**WHAT YOU NEED TO DO:** Although the records contain pictures, the copy should leave them out and match everything else exactly.
┌────────
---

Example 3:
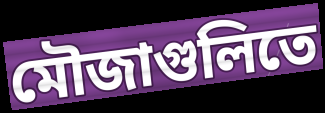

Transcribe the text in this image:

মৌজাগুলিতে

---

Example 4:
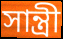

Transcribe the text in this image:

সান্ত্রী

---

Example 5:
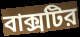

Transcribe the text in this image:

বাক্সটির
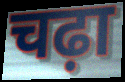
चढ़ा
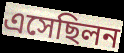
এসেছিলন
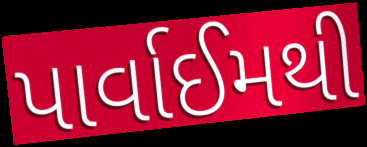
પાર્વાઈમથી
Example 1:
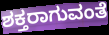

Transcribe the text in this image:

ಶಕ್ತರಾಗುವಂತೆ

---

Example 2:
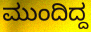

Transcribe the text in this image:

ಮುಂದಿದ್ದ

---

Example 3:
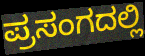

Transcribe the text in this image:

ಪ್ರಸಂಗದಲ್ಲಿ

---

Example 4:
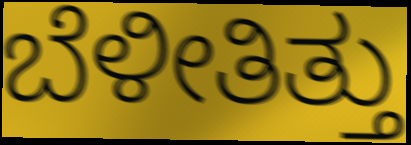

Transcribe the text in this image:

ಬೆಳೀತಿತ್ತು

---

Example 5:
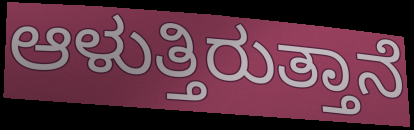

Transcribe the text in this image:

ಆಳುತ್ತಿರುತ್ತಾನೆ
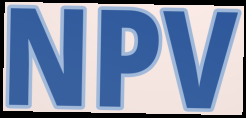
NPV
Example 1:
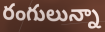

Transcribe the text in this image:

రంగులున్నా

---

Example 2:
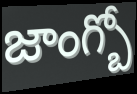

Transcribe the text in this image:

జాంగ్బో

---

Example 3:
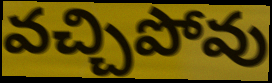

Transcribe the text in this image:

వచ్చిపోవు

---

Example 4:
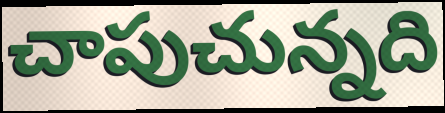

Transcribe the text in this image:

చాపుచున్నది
└────────
**TASK ANSWER:**
---

Example 3:

Transcribe the text in this image:

মৌজাগুলিতে

---

Example 4:

Transcribe the text in this image:

সান্ত্রী

---

Example 5:

Transcribe the text in this image:

বাক্সটির
चढ़ा
এসেছিলন
પાર્વાઈમથી
Example 1:

Transcribe the text in this image:

ಶಕ್ತರಾಗುವಂತೆ

---

Example 2:

Transcribe the text in this image:

ಮುಂದಿದ್ದ

---

Example 3:

Transcribe the text in this image:

ಪ್ರಸಂಗದಲ್ಲಿ

---

Example 4:

Transcribe the text in this image:

ಬೆಳೀತಿತ್ತು

---

Example 5:

Transcribe the text in this image:

ಆಳುತ್ತಿರುತ್ತಾನೆ
NPV
Example 1:

Transcribe the text in this image:

రంగులున్నా

---

Example 2:

Transcribe the text in this image:

జాంగ్బో

---

Example 3:

Transcribe the text in this image:

వచ్చిపోవు

---

Example 4:

Transcribe the text in this image:

చాపుచున్నది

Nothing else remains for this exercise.